Saudis Seek Up to $50 Billion in Renewable-Energy Expansion

Saudi Arabia will start soliciting bids in the next few weeks for the first phase of a “massive” renewable-energy program costing $30 billion to $50 billion, Energy Minister Khalid Al-Falih said.

OPEC’s biggest producer plans to generate close to 10 gigawatts from renewables, primarily solar and wind power, by 2023, he said at an energy conference in Abu Dhabi. The first tender may be for 700 megawatts of capacity at a cost of about $700 million, according to Roberto de Diego Arozamena, chief executive officer of Saudi power developer Abdul Latif Jameel Energy, which plans to bid for the contract.
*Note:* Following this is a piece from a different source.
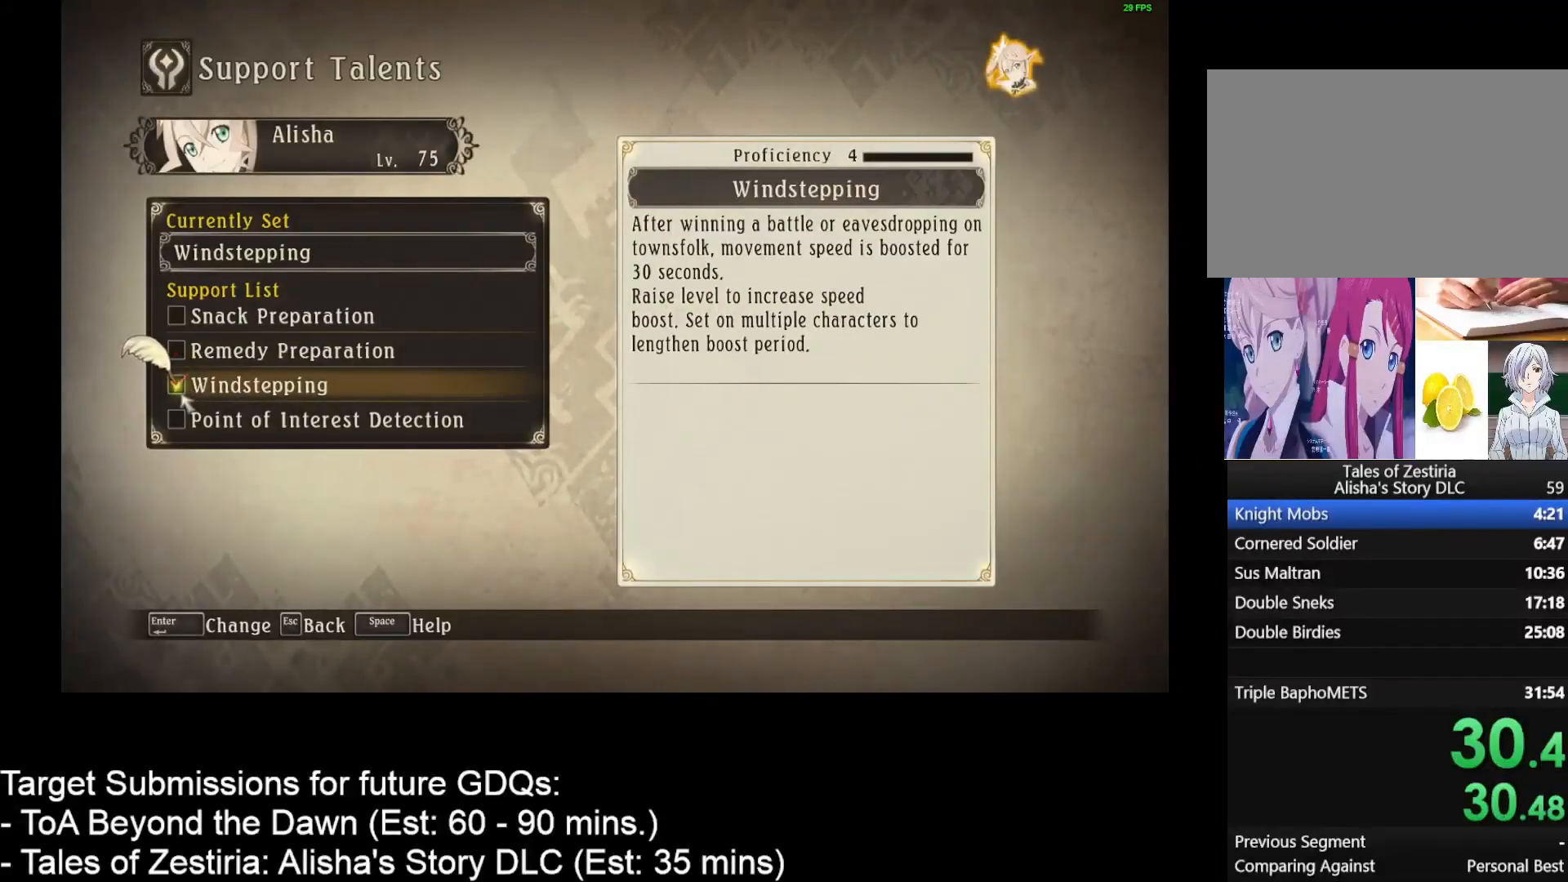
{"keys": [], "mouse": [], "events": [[33, "mouse_left", "up"], [233, "mouse_right", "down"], [317, "mouse_right", "up"]]}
Saudi Arabia plans by 2030 to produce 70 percent of its power from natural gas and 30 percent from renewables and other sources, Al-Falih said Monday. He didn’t say how much renewables capacity the nation would be tendering in coming weeks.

The kingdom is among crude exporters struggling with budget deficits after oil prices languished for two years at about $50 a barrel. Building more solar plants and developing a nuclear-power industry is part of a broader plan that Deputy Crown Prince Mohammed bin Salman announced in April to diversify the economy away from crude sales as the main source of government income.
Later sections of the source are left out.